[Stored data entries]
==*==

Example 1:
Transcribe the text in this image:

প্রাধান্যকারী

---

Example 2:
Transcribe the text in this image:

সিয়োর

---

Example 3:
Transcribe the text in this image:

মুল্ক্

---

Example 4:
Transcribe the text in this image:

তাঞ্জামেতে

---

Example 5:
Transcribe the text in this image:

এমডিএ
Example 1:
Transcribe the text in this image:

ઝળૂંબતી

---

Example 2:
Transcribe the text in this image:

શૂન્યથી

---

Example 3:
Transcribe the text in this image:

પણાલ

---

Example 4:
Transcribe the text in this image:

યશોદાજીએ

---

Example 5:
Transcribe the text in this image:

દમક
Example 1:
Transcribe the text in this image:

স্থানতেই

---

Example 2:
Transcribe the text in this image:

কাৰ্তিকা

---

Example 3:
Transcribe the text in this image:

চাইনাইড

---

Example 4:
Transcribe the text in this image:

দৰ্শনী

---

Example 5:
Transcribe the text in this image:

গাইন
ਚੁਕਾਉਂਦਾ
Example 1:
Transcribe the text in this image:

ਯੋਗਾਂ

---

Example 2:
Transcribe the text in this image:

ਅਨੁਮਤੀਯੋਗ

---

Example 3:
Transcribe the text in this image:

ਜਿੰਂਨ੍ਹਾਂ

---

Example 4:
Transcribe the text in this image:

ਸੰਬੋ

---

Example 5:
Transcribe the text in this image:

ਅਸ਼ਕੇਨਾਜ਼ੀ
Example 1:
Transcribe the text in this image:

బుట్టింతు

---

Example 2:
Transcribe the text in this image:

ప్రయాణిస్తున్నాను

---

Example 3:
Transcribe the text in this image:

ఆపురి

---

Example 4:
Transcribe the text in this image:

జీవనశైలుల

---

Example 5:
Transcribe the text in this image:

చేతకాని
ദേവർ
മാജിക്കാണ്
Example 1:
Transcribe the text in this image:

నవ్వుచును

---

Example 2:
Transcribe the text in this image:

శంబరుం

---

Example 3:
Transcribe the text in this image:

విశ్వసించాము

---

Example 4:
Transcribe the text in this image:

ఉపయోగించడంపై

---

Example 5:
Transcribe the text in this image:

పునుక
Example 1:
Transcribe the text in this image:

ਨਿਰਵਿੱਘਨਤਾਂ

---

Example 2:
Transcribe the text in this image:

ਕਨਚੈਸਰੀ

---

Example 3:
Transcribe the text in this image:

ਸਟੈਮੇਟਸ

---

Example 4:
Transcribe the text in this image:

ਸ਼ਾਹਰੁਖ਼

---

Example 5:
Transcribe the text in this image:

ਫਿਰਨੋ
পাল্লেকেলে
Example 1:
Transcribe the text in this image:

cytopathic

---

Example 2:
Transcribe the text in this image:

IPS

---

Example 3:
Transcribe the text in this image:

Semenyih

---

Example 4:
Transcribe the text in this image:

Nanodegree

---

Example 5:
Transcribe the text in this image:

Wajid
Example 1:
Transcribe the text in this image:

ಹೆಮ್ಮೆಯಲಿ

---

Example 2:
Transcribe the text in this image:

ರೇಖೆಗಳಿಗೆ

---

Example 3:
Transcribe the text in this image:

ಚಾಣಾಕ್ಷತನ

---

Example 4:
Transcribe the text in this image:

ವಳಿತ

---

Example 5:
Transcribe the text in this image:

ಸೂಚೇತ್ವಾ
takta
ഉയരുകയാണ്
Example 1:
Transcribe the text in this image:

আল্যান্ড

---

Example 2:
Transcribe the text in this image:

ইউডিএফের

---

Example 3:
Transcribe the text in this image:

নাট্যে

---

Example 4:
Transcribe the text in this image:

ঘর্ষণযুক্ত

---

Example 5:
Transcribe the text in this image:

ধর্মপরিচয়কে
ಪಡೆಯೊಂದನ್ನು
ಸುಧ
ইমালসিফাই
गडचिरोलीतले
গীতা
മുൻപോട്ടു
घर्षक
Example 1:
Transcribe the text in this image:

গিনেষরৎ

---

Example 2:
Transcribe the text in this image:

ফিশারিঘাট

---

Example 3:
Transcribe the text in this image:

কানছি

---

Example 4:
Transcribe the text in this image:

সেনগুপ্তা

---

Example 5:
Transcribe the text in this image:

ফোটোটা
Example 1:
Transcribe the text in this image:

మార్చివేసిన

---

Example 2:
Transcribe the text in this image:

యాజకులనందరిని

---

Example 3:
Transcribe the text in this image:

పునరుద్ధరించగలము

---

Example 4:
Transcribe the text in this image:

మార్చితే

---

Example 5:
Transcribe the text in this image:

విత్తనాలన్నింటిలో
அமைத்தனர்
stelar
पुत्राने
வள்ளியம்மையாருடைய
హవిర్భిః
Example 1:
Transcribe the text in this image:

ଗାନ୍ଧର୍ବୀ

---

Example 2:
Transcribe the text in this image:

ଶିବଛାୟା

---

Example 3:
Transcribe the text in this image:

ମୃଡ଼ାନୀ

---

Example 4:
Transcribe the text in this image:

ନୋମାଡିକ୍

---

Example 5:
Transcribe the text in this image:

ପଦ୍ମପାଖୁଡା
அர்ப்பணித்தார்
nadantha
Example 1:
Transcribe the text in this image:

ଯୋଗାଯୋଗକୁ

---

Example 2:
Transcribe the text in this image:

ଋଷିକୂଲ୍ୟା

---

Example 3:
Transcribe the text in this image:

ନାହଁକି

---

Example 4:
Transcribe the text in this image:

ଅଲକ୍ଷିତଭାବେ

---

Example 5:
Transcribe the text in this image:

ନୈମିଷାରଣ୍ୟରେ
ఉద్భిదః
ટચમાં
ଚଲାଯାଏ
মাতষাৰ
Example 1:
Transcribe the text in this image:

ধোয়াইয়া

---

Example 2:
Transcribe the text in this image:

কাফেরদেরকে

==*==

→ **What to do**:
Repeat, word for word, every line above.

→ **The answer**:
Example 1:
Transcribe the text in this image:

প্রাধান্যকারী

---

Example 2:
Transcribe the text in this image:

সিয়োর

---

Example 3:
Transcribe the text in this image:

মুল্ক্

---

Example 4:
Transcribe the text in this image:

তাঞ্জামেতে

---

Example 5:
Transcribe the text in this image:

এমডিএ
Example 1:
Transcribe the text in this image:

ઝળૂંબતી

---

Example 2:
Transcribe the text in this image:

શૂન્યથી

---

Example 3:
Transcribe the text in this image:

પણાલ

---

Example 4:
Transcribe the text in this image:

યશોદાજીએ

---

Example 5:
Transcribe the text in this image:

દમક
Example 1:
Transcribe the text in this image:

স্থানতেই

---

Example 2:
Transcribe the text in this image:

কাৰ্তিকা

---

Example 3:
Transcribe the text in this image:

চাইনাইড

---

Example 4:
Transcribe the text in this image:

দৰ্শনী

---

Example 5:
Transcribe the text in this image:

গাইন
ਚੁਕਾਉਂਦਾ
Example 1:
Transcribe the text in this image:

ਯੋਗਾਂ

---

Example 2:
Transcribe the text in this image:

ਅਨੁਮਤੀਯੋਗ

---

Example 3:
Transcribe the text in this image:

ਜਿੰਂਨ੍ਹਾਂ

---

Example 4:
Transcribe the text in this image:

ਸੰਬੋ

---

Example 5:
Transcribe the text in this image:

ਅਸ਼ਕੇਨਾਜ਼ੀ
Example 1:
Transcribe the text in this image:

బుట్టింతు

---

Example 2:
Transcribe the text in this image:

ప్రయాణిస్తున్నాను

---

Example 3:
Transcribe the text in this image:

ఆపురి

---

Example 4:
Transcribe the text in this image:

జీవనశైలుల

---

Example 5:
Transcribe the text in this image:

చేతకాని
ദേവർ
മാജിക്കാണ്
Example 1:
Transcribe the text in this image:

నవ్వుచును

---

Example 2:
Transcribe the text in this image:

శంబరుం

---

Example 3:
Transcribe the text in this image:

విశ్వసించాము

---

Example 4:
Transcribe the text in this image:

ఉపయోగించడంపై

---

Example 5:
Transcribe the text in this image:

పునుక
Example 1:
Transcribe the text in this image:

ਨਿਰਵਿੱਘਨਤਾਂ

---

Example 2:
Transcribe the text in this image:

ਕਨਚੈਸਰੀ

---

Example 3:
Transcribe the text in this image:

ਸਟੈਮੇਟਸ

---

Example 4:
Transcribe the text in this image:

ਸ਼ਾਹਰੁਖ਼

---

Example 5:
Transcribe the text in this image:

ਫਿਰਨੋ
পাল্লেকেলে
Example 1:
Transcribe the text in this image:

cytopathic

---

Example 2:
Transcribe the text in this image:

IPS

---

Example 3:
Transcribe the text in this image:

Semenyih

---

Example 4:
Transcribe the text in this image:

Nanodegree

---

Example 5:
Transcribe the text in this image:

Wajid
Example 1:
Transcribe the text in this image:

ಹೆಮ್ಮೆಯಲಿ

---

Example 2:
Transcribe the text in this image:

ರೇಖೆಗಳಿಗೆ

---

Example 3:
Transcribe the text in this image:

ಚಾಣಾಕ್ಷತನ

---

Example 4:
Transcribe the text in this image:

ವಳಿತ

---

Example 5:
Transcribe the text in this image:

ಸೂಚೇತ್ವಾ
takta
ഉയരുകയാണ്
Example 1:
Transcribe the text in this image:

আল্যান্ড

---

Example 2:
Transcribe the text in this image:

ইউডিএফের

---

Example 3:
Transcribe the text in this image:

নাট্যে

---

Example 4:
Transcribe the text in this image:

ঘর্ষণযুক্ত

---

Example 5:
Transcribe the text in this image:

ধর্মপরিচয়কে
ಪಡೆಯೊಂದನ್ನು
ಸುಧ
ইমালসিফাই
गडचिरोलीतले
গীতা
മുൻപോട്ടു
घर्षक
Example 1:
Transcribe the text in this image:

গিনেষরৎ

---

Example 2:
Transcribe the text in this image:

ফিশারিঘাট

---

Example 3:
Transcribe the text in this image:

কানছি

---

Example 4:
Transcribe the text in this image:

সেনগুপ্তা

---

Example 5:
Transcribe the text in this image:

ফোটোটা
Example 1:
Transcribe the text in this image:

మార్చివేసిన

---

Example 2:
Transcribe the text in this image:

యాజకులనందరిని

---

Example 3:
Transcribe the text in this image:

పునరుద్ధరించగలము

---

Example 4:
Transcribe the text in this image:

మార్చితే

---

Example 5:
Transcribe the text in this image:

విత్తనాలన్నింటిలో
அமைத்தனர்
stelar
पुत्राने
வள்ளியம்மையாருடைய
హవిర్భిః
Example 1:
Transcribe the text in this image:

ଗାନ୍ଧର୍ବୀ

---

Example 2:
Transcribe the text in this image:

ଶିବଛାୟା

---

Example 3:
Transcribe the text in this image:

ମୃଡ଼ାନୀ

---

Example 4:
Transcribe the text in this image:

ନୋମାଡିକ୍

---

Example 5:
Transcribe the text in this image:

ପଦ୍ମପାଖୁଡା
அர்ப்பணித்தார்
nadantha
Example 1:
Transcribe the text in this image:

ଯୋଗାଯୋଗକୁ

---

Example 2:
Transcribe the text in this image:

ଋଷିକୂଲ୍ୟା

---

Example 3:
Transcribe the text in this image:

ନାହଁକି

---

Example 4:
Transcribe the text in this image:

ଅଲକ୍ଷିତଭାବେ

---

Example 5:
Transcribe the text in this image:

ନୈମିଷାରଣ୍ୟରେ
ఉద్భిదః
ટચમાં
ଚଲାଯାଏ
মাতষাৰ
Example 1:
Transcribe the text in this image:

ধোয়াইয়া

---

Example 2:
Transcribe the text in this image:

কাফেরদেরকে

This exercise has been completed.